Scene 56: Back in the secret lab, Chief Inspector looks at Karl with a look of wonder at what they’ve found. Meanwhile, Karl is spotting the empty bottle of Schwarz’ Serum. Another detective looks into a cabinet. Finally, Chief Inspector finds the missing eyeless head of Dr. Schwarz in Otto’s refrigerator in place of where the jar of serum had been kept.
Our Detective Partner to Detective ‘Stache locates the body of poor Fritz stuffed in a closet… he’s been completely drained for Mosaic, as implied by Frankenstein. Seeing the bodies piling up, Karl suddenly worries for Sonia and rushes off for the Frankenstein household.
The police quickly follow… all of them… because crime scenes do not need to be secured.
Scene 57: Over at the house, Otto is continuing his backward, stumbling retreat from his angry and in pain creation. He leads him into the kitchen. He taunts Mosaic that he doesn’t even have to kill him, his brain is disintegrating in his skull. The doctor keeps a giant-ass meat machete on the kitchen counter, which he failed to grab. Frankenstein’s Monster doesn’t fail to notice how useful that could be.
Otto tries to convince Mosaic suddenly that he in fact can save him and will be happy to do so if he’d only stop his rampage with that lethal looking blade. He also tries the old “I made you” argument for why he should stop trying to kill him… which goes about as expected.
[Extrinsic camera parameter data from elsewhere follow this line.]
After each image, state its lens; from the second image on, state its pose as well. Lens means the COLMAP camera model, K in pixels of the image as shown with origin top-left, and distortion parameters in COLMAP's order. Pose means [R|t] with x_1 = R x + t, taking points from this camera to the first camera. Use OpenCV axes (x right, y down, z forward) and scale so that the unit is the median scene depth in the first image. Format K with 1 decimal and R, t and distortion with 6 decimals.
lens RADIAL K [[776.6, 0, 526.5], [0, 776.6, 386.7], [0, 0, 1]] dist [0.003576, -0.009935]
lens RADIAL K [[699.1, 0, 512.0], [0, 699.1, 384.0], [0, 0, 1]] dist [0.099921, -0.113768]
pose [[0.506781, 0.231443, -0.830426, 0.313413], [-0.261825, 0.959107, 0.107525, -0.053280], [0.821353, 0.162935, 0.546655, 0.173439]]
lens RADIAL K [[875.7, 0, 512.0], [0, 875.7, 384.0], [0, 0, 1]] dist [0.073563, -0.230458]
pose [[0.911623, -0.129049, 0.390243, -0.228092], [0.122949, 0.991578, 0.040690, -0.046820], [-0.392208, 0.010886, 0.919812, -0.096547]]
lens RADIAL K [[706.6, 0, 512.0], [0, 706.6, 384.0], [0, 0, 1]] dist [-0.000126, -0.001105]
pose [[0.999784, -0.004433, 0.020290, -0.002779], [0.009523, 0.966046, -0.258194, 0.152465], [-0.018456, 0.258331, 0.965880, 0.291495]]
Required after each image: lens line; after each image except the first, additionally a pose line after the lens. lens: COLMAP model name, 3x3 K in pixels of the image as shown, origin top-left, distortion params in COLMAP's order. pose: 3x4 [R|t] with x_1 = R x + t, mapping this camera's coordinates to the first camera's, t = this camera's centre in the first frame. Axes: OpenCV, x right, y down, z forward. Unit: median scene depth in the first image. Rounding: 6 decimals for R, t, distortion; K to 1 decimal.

[And alas, we’ve gotten more of that horrible, extreme close up to represent Mosaic’s point of view of his creator… along with orange color tint. I’m going to assume this was an attempt at red… like Mosaic’s rage and not that he actually sees the doctor’s bony features as a Jack O’Lantern head.]
He insists to his creation that he can’t kill him. We hear a short yell a moment later. No telling where Sonia got to.